## GIVEN PASSAGE
^^^^^^^^

There are three dioceses in the province of Saskatchewan.

  • Prince Albert - 979 memberships, 21 councils
  • Regina – 3558 memberships, 79 councils
  • Saskatoon - 2933 memberships, 49 councils

Total – 7470 memberships in Saskatchewan, 3.53% or 264 members decreased from 7734 members in 2011.


Recruit members and Maintain Membership


Recruitment should remain a high priority for all councils. Communication is key in contacting members and for new recruitments. Personal contacts either by using the calling tree or email, letters, using parish bulletins and making announcements during mass are all effective ways. One council in Regina published a very eye catching insert page for the church bulletin, using pictures of activities and pertinent information about the council. This publication was shared with other councils who were interested in doing something similar. This insert was even published in the E- League newsletter on the CWL website. A few councils who showed an increase often contributed the success to an enthusiastic member who made a concerted effort to reach out to former members and new members. Other ways in attracting members is the use of bulletin boards, displays, and rewards, such as, a free membership draw, one council even paid the first year membership. Membership drives varied from tea and coffee parties, brunch and dessert nights. Social events seem to bring more members together. A few councils prepare welcome kits with CWL info for new members.

^^^^^^^^

## RECORDED DATA
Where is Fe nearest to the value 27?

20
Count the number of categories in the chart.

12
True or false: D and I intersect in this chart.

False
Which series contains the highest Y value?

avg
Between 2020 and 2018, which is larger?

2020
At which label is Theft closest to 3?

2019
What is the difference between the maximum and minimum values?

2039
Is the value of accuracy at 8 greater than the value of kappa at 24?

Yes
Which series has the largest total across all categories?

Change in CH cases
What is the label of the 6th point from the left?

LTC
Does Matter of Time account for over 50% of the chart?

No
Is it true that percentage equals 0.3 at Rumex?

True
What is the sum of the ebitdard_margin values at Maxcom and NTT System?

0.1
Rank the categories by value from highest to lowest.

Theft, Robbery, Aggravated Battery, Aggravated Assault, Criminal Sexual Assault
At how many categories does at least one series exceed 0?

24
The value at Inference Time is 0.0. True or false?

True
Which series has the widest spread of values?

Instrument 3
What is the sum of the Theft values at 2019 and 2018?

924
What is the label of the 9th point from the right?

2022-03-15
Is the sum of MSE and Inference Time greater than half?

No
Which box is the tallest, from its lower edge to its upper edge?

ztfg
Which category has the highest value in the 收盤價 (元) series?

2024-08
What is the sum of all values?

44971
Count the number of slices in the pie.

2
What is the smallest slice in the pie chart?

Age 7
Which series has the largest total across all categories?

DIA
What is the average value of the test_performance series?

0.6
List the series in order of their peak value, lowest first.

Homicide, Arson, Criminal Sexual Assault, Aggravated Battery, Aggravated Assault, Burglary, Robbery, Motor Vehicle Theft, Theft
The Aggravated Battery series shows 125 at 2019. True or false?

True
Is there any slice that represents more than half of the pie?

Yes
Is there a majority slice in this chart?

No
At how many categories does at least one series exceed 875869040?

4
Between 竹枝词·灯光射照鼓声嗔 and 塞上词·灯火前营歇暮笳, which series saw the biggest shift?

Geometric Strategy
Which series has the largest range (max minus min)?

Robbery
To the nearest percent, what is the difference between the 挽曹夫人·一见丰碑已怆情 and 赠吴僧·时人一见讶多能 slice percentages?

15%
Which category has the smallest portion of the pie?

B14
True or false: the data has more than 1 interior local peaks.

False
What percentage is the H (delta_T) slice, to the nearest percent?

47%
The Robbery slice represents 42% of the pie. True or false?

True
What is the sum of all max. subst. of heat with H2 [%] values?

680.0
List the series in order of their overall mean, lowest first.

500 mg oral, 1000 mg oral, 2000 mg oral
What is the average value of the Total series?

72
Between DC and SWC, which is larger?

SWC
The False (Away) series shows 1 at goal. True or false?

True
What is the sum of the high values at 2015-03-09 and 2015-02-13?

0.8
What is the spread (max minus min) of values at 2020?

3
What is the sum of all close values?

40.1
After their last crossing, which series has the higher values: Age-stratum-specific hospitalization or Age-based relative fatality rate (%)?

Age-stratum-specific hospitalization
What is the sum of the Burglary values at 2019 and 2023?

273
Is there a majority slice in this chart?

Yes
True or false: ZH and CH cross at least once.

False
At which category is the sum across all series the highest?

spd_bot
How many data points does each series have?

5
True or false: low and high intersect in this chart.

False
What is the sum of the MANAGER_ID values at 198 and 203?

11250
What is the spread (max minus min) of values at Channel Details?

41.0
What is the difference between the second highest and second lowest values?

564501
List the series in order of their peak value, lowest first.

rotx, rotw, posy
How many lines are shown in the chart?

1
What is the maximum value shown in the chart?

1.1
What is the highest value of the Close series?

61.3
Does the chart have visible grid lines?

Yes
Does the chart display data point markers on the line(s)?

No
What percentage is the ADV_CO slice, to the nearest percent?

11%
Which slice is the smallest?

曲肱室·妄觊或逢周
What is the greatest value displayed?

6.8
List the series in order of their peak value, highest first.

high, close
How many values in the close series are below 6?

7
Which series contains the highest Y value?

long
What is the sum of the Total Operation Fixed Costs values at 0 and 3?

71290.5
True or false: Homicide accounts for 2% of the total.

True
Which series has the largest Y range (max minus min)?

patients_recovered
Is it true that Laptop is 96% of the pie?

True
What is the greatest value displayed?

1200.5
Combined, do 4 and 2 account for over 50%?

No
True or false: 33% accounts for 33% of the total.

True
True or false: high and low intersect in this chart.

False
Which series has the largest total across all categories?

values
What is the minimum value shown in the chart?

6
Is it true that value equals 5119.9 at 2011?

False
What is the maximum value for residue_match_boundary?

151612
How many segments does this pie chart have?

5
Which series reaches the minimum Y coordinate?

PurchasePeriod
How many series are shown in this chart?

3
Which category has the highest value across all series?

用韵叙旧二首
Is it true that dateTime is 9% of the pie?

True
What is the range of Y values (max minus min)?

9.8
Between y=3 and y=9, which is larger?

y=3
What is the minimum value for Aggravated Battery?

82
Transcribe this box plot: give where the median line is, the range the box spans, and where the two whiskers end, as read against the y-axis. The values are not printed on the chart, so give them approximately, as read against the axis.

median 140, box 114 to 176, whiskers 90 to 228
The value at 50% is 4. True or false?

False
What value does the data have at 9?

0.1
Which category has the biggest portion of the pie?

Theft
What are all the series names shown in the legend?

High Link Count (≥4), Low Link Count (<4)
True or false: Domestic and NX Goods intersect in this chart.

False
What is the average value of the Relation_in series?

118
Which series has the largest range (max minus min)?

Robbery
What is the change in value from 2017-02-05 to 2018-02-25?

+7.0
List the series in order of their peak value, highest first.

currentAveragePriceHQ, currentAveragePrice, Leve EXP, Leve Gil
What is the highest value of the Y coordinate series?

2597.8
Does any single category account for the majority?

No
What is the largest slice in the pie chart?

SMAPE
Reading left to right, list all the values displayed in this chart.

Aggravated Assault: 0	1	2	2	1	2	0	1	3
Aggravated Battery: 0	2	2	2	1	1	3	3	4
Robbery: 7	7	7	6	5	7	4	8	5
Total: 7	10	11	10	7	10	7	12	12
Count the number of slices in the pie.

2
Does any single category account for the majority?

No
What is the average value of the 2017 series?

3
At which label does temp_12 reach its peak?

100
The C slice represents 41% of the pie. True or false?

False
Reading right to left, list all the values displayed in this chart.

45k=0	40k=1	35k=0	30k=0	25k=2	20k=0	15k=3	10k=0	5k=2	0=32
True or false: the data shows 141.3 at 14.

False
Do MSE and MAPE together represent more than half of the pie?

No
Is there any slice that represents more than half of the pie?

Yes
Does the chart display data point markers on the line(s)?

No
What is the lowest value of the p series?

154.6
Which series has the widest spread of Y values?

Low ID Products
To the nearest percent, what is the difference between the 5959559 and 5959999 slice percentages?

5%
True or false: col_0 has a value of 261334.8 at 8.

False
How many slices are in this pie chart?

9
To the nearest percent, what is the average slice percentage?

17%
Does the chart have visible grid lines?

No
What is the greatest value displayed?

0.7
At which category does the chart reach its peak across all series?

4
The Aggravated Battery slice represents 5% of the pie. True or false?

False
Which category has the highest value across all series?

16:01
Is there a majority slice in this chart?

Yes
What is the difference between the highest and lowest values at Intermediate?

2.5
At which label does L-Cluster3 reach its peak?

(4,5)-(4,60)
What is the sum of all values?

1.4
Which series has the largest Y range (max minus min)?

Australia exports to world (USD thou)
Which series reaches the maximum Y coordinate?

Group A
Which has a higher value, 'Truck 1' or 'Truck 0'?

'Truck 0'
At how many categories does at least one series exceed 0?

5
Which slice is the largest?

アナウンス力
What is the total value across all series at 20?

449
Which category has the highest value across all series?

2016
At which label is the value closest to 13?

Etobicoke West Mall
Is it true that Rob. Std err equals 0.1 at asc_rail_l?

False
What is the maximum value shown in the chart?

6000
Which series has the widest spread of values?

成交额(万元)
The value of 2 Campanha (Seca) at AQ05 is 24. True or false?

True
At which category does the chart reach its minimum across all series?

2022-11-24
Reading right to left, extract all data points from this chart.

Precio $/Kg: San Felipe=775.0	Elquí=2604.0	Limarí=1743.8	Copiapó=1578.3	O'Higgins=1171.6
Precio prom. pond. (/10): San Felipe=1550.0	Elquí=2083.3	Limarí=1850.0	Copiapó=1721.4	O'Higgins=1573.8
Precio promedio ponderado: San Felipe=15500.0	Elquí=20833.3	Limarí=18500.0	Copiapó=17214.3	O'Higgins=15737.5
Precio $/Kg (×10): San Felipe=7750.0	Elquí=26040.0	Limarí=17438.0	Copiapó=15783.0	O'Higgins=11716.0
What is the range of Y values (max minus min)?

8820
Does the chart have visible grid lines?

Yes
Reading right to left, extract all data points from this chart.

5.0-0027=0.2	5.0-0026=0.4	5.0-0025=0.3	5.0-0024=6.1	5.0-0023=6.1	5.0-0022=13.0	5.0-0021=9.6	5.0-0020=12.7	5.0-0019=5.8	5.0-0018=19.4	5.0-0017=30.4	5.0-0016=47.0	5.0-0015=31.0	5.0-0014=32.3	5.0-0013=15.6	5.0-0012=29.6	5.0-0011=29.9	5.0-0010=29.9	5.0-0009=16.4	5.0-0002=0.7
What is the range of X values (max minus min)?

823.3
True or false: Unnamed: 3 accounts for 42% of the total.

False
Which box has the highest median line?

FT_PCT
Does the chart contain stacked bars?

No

^^^^^^^^

## PROBLEM 1
Decide whether each statement agrees with the Saskatchewan membership report. Answer yes or no, and quote the words from the report that settle it.
(a) The Regina diocese has more councils than the Saskatoon diocese.
(b) Total membership in Saskatchewan rose compared with 2011.
(c) One council covered the cost of a new member's first year.
## PROBLEM 2
Using the Saskatchewan membership report, answer each question briefly.
(a) How many memberships does the Prince Albert diocese have?
(b) Where was the bulletin insert from the Regina council also published?
(c) What do a few councils prepare for new members?
## PROBLEM 3
Write out the part of the Saskatchewan membership report starting with "There are three" and going on through "members in 2011.".

## FINAL ANSWER 1
(a) Yes: "Regina – 3558 memberships, 79 councils" and "Saskatoon - 2933 memberships, 49 councils"
(b) No: "3.53% or 264 members decreased from 7734 members in 2011"
(c) Yes: "one council even paid the first year membership"

## FINAL ANSWER 2
(a) 979
(b) In the E- League newsletter on the CWL website
(c) Welcome kits with CWL info

## FINAL ANSWER 3
There are three dioceses in the province of Saskatchewan.

  • Prince Albert - 979 memberships, 21 councils
  • Regina – 3558 memberships, 79 councils
  • Saskatoon - 2933 memberships, 49 councils

Total – 7470 memberships in Saskatchewan, 3.53% or 264 members decreased from 7734 members in 2011.